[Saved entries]
-=-=-

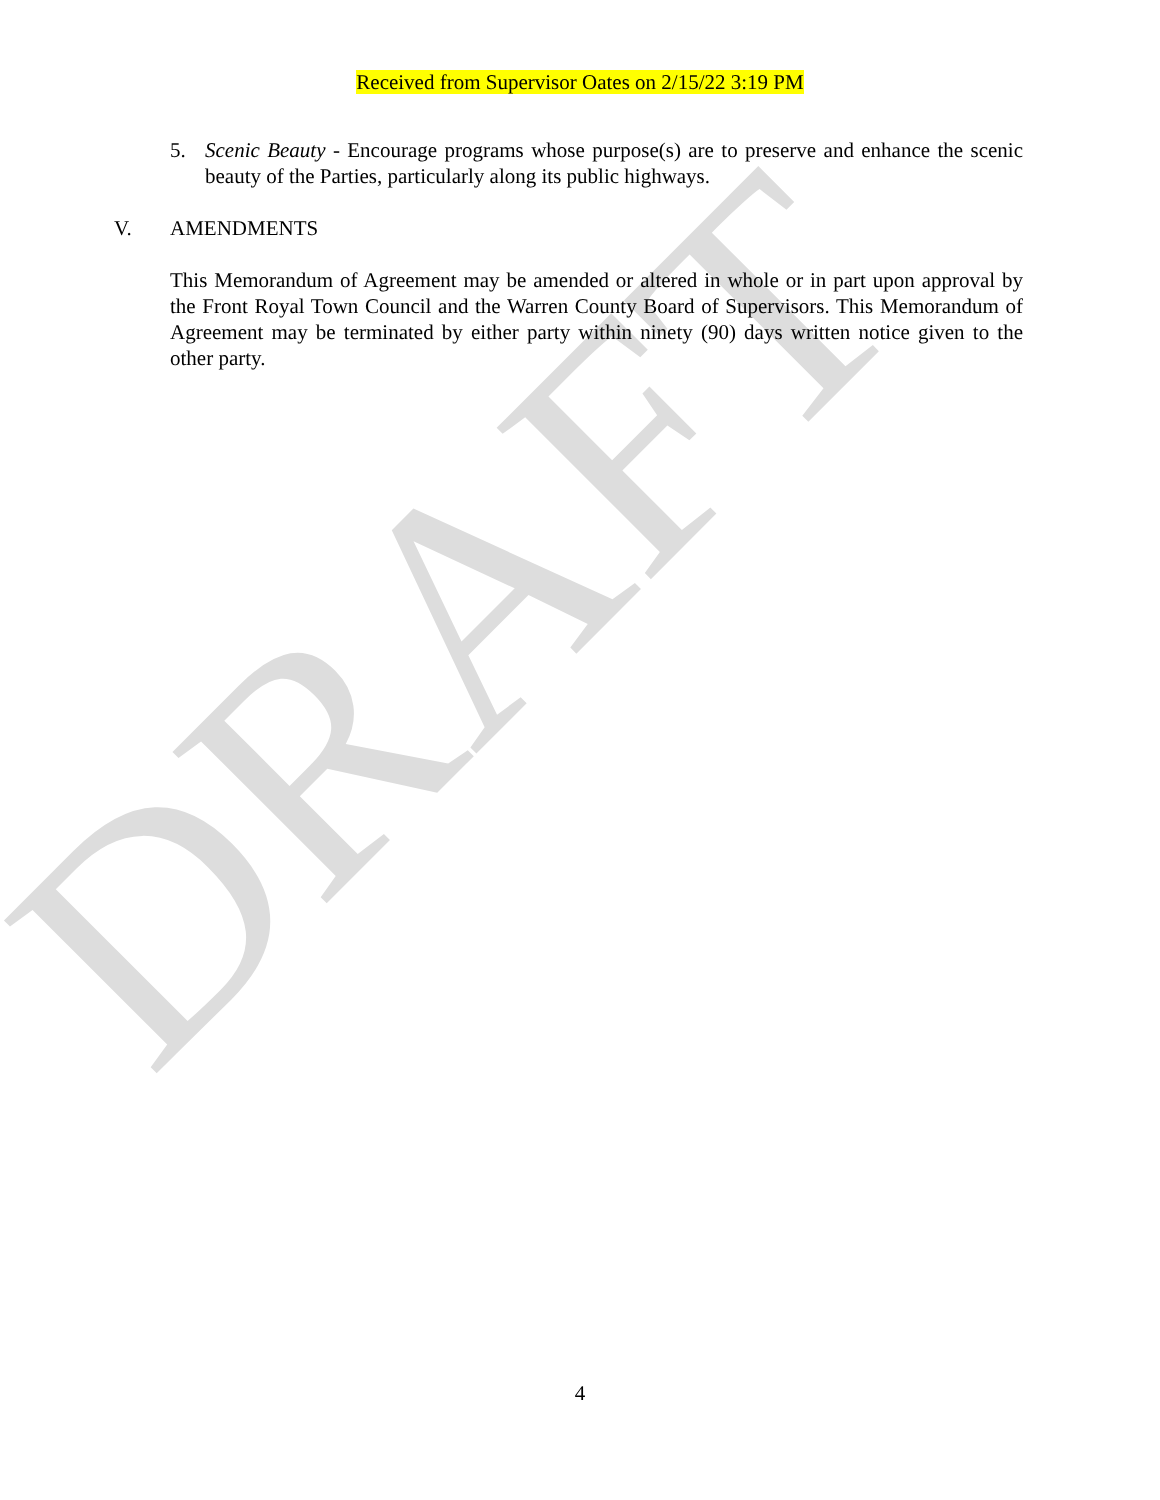DRAFT
Received from Supervisor Oates on 2/15/22 3:19 PM
5. Scenic Beauty - Encourage programs whose purpose(s) are to preserve and enhance the scenic beauty of the Parties, particularly along its public highways.
V. AMENDMENTS
This Memorandum of Agreement may be amended or altered in whole or in part upon approval by the Front Royal Town Council and the Warren County Board of Supervisors. This Memorandum of Agreement may be terminated by either party within ninety (90) days written notice given to the other party.
4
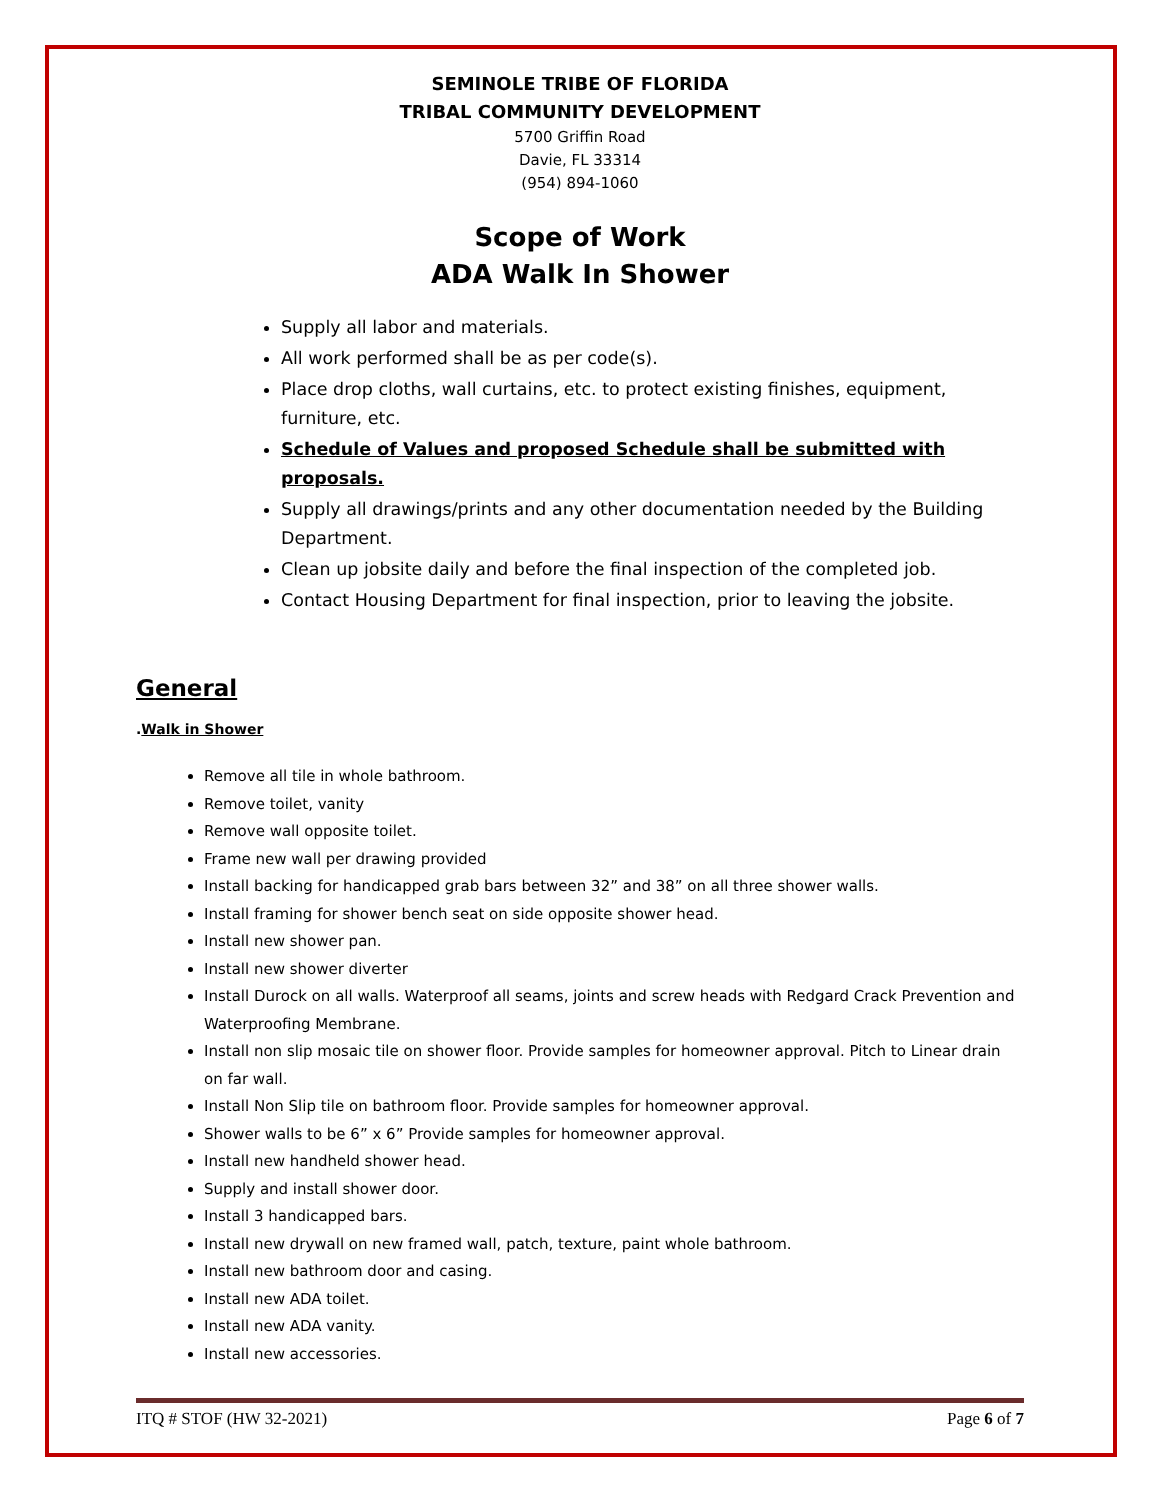SEMINOLE TRIBE OF FLORIDA
TRIBAL COMMUNITY DEVELOPMENT
5700 Griffin Road
Davie, FL 33314
(954) 894-1060
Scope of Work
ADA Walk In Shower
Supply all labor and materials.
All work performed shall be as per code(s).
Place drop cloths, wall curtains, etc. to protect existing finishes, equipment, furniture, etc.
Schedule of Values and proposed Schedule shall be submitted with proposals.
Supply all drawings/prints and any other documentation needed by the Building Department.
Clean up jobsite daily and before the final inspection of the completed job.
Contact Housing Department for final inspection, prior to leaving the jobsite.
General
.Walk in Shower
Remove all tile in whole bathroom.
Remove toilet, vanity
Remove wall opposite toilet.
Frame new wall per drawing provided
Install backing for handicapped grab bars between 32” and 38” on all three shower walls.
Install framing for shower bench seat on side opposite shower head.
Install new shower pan.
Install new shower diverter
Install Durock on all walls. Waterproof all seams, joints and screw heads with Redgard Crack Prevention and Waterproofing Membrane.
Install non slip mosaic tile on shower floor. Provide samples for homeowner approval. Pitch to Linear drain on far wall.
Install Non Slip tile on bathroom floor. Provide samples for homeowner approval.
Shower walls to be 6” x 6” Provide samples for homeowner approval.
Install new handheld shower head.
Supply and install shower door.
Install 3 handicapped bars.
Install new drywall on new framed wall, patch, texture, paint whole bathroom.
Install new bathroom door and casing.
Install new ADA toilet.
Install new ADA vanity.
Install new accessories.
ITQ # STOF (HW 32-2021) Page 6 of 7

-=-=-

Across the records above, return every line that contains the word "shall".

All work performed shall be as per code(s).
Schedule of Values and proposed Schedule shall be submitted with proposals.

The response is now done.